(Stored data entries)
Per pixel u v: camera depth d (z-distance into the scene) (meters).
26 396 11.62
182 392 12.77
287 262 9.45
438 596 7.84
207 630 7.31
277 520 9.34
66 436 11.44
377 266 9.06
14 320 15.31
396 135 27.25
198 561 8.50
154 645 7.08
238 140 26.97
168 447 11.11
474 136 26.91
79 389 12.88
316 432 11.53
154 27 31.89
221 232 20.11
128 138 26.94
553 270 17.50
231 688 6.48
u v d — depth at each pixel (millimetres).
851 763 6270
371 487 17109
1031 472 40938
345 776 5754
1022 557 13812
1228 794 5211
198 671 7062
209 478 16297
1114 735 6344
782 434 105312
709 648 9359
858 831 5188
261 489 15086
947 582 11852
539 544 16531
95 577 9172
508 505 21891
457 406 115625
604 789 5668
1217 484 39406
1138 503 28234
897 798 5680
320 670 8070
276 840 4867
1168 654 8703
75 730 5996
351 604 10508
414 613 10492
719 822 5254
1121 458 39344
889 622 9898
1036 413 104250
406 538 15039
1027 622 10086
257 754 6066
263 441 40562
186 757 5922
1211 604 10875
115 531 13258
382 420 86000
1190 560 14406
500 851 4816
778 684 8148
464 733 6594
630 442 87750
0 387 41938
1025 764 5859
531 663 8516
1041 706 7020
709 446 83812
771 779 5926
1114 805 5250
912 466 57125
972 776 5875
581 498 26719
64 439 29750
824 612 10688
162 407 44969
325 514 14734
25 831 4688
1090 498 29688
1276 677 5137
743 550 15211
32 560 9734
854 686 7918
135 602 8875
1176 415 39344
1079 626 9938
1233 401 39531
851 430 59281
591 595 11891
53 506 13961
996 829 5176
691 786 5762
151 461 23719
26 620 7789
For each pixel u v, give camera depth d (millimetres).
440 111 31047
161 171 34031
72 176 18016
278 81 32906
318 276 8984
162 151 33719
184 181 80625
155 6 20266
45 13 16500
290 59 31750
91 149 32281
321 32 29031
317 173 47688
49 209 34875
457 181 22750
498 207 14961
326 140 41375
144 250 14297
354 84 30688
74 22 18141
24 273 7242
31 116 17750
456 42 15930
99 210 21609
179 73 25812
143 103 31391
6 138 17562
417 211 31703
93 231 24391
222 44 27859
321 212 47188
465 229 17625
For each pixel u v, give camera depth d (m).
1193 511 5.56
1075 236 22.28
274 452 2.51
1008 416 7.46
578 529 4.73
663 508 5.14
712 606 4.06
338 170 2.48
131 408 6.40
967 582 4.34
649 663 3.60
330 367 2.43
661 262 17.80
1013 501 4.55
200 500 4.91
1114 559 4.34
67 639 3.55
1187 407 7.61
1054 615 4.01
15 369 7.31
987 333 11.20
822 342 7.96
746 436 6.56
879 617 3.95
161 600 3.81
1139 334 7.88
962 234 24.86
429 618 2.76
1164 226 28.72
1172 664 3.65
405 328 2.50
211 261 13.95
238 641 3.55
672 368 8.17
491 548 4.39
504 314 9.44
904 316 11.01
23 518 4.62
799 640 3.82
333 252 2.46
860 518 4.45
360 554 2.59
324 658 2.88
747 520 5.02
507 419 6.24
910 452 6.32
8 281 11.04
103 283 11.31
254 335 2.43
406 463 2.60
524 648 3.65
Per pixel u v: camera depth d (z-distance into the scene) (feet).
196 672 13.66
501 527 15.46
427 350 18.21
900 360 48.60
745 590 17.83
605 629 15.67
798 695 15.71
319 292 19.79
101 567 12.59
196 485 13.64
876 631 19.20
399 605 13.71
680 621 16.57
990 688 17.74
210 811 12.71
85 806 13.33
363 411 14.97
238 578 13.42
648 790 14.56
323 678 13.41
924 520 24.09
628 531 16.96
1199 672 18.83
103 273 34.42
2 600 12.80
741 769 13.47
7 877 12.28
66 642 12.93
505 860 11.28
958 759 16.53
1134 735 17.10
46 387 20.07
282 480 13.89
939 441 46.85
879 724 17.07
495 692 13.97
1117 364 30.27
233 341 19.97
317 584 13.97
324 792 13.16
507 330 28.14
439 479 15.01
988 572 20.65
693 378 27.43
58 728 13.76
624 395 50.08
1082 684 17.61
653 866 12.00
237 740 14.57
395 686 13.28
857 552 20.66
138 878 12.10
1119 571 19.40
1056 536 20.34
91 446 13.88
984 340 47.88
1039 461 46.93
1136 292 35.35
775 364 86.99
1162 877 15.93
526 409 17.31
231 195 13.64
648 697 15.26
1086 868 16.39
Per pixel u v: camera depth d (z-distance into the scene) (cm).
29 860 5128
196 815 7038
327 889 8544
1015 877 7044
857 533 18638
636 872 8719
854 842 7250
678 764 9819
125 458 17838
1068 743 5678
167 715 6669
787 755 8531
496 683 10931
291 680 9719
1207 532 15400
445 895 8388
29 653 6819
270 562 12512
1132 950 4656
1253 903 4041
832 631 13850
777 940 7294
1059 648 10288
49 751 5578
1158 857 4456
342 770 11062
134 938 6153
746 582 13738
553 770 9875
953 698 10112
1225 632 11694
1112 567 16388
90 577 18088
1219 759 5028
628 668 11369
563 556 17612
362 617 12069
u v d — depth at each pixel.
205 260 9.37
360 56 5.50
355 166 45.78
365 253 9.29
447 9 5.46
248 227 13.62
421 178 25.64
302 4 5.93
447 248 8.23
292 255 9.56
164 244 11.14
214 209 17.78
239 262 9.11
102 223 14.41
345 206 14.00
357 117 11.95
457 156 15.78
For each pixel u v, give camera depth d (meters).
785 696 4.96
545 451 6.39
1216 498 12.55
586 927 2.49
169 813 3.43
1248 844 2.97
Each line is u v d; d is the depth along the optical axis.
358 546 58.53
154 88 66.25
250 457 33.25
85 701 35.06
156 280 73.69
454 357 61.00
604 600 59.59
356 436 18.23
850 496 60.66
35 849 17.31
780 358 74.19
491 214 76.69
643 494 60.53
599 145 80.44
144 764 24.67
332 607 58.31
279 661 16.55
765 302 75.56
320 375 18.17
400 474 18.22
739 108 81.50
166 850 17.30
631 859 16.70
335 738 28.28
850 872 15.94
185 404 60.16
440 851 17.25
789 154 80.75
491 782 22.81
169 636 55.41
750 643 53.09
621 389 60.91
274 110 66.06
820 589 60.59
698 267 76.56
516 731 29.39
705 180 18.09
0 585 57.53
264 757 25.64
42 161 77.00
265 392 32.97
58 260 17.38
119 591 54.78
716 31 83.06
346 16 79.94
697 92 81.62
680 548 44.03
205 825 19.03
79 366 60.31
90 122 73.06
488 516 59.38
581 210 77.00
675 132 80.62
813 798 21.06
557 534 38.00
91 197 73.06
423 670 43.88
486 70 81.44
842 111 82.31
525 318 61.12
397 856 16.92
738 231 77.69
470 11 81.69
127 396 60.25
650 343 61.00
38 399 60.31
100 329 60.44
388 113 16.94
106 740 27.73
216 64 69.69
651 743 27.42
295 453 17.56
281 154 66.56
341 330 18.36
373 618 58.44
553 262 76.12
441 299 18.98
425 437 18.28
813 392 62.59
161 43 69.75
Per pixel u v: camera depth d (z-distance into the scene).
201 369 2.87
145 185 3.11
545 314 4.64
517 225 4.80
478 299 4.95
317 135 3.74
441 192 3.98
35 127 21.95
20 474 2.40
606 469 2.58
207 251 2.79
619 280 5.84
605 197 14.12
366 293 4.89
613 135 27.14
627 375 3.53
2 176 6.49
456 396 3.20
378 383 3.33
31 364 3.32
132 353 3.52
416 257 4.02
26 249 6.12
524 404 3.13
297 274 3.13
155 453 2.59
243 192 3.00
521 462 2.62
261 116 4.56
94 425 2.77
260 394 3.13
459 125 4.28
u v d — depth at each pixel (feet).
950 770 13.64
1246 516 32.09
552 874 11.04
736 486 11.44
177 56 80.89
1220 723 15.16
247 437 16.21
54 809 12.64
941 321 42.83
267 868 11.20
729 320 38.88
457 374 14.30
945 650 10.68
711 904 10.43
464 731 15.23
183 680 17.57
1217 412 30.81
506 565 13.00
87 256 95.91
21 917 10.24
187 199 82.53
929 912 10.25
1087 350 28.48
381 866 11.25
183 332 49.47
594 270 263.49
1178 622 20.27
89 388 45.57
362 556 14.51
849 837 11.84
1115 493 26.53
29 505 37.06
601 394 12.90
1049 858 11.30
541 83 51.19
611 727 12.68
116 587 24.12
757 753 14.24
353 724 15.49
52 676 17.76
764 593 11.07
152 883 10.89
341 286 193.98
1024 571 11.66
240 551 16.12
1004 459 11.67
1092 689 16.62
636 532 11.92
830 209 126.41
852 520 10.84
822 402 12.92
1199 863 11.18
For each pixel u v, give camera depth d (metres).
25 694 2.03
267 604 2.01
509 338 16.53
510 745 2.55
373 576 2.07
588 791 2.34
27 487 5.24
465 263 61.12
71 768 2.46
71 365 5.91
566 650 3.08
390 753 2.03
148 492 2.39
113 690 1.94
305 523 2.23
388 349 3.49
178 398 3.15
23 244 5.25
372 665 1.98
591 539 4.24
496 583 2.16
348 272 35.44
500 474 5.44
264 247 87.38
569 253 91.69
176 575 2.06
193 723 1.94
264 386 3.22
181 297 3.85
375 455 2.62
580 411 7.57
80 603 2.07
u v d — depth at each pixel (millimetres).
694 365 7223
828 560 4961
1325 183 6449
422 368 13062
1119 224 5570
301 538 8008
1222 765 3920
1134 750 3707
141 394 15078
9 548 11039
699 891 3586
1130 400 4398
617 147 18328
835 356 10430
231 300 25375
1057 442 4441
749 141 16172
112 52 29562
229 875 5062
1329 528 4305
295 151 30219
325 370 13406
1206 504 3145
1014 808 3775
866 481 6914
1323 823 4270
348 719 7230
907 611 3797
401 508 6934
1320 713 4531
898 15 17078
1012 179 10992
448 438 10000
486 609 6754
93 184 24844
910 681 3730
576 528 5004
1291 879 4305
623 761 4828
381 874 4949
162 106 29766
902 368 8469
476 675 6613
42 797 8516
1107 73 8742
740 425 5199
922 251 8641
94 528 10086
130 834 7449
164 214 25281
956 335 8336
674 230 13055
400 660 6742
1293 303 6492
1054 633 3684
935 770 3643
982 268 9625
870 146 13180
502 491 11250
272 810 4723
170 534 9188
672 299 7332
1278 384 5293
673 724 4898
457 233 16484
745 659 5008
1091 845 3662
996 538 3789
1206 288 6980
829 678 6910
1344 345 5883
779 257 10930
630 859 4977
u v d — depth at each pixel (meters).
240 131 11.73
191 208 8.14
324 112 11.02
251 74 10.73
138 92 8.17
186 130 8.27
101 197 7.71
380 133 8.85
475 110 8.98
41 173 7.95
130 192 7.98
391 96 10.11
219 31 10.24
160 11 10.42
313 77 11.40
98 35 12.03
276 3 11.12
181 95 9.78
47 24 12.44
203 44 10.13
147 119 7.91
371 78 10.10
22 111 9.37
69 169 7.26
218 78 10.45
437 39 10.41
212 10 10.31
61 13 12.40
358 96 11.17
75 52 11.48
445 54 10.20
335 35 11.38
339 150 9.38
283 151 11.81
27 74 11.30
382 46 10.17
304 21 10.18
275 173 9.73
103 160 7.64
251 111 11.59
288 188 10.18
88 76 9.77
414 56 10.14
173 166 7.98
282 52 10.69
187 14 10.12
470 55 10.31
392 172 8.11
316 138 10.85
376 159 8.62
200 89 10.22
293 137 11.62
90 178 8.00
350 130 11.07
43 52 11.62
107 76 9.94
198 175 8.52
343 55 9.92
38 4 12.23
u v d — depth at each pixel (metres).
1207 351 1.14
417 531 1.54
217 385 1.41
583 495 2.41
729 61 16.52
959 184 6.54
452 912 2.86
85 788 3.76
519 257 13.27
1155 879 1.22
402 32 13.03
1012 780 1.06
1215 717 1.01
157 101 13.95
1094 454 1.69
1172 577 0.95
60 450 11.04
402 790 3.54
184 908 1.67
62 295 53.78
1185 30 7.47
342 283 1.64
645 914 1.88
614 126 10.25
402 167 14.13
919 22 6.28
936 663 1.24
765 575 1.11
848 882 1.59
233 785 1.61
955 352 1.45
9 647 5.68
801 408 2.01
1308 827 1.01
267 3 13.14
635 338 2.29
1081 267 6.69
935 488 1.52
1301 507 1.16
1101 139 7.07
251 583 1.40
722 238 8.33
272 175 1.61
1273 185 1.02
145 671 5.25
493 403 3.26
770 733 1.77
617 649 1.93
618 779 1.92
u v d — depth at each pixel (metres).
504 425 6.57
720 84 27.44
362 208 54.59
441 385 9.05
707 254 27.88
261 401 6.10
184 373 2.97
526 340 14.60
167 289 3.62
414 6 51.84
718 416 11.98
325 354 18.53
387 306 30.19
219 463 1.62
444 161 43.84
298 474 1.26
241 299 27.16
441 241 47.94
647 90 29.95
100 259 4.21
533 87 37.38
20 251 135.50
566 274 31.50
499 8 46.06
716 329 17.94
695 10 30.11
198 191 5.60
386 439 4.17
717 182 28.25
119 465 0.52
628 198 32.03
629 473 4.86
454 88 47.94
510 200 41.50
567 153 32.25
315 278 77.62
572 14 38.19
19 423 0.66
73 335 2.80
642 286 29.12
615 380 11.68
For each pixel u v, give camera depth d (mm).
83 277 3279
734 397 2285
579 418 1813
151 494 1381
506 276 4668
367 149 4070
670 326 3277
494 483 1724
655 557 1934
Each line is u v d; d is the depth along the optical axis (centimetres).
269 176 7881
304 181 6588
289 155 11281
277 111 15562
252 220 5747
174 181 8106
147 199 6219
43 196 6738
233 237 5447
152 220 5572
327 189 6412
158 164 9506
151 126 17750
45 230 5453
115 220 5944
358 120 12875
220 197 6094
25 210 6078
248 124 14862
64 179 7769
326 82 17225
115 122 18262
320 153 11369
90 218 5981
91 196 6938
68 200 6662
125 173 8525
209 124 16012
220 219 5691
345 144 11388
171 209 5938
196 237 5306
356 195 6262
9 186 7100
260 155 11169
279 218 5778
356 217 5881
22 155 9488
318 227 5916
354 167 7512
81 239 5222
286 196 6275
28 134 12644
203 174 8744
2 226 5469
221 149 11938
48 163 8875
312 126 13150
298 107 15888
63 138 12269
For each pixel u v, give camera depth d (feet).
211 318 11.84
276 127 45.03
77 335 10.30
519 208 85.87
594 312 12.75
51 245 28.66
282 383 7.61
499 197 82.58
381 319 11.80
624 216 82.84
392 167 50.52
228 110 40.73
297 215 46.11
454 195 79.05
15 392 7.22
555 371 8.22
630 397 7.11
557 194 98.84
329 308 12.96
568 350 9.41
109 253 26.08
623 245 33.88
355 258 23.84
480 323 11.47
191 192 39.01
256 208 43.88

● **What you have to do**
Only lines of the data holding the word "scene" go in the answer. Please copy each of them.

● **Answer box**
Per pixel u v: camera depth d (z-distance into the scene) (meters).
Per pixel u v: camera depth d (z-distance into the scene) (feet).
Per pixel u v: camera depth d (z-distance into the scene) (cm).
Per pixel u v: camera depth d (z-distance into the scene).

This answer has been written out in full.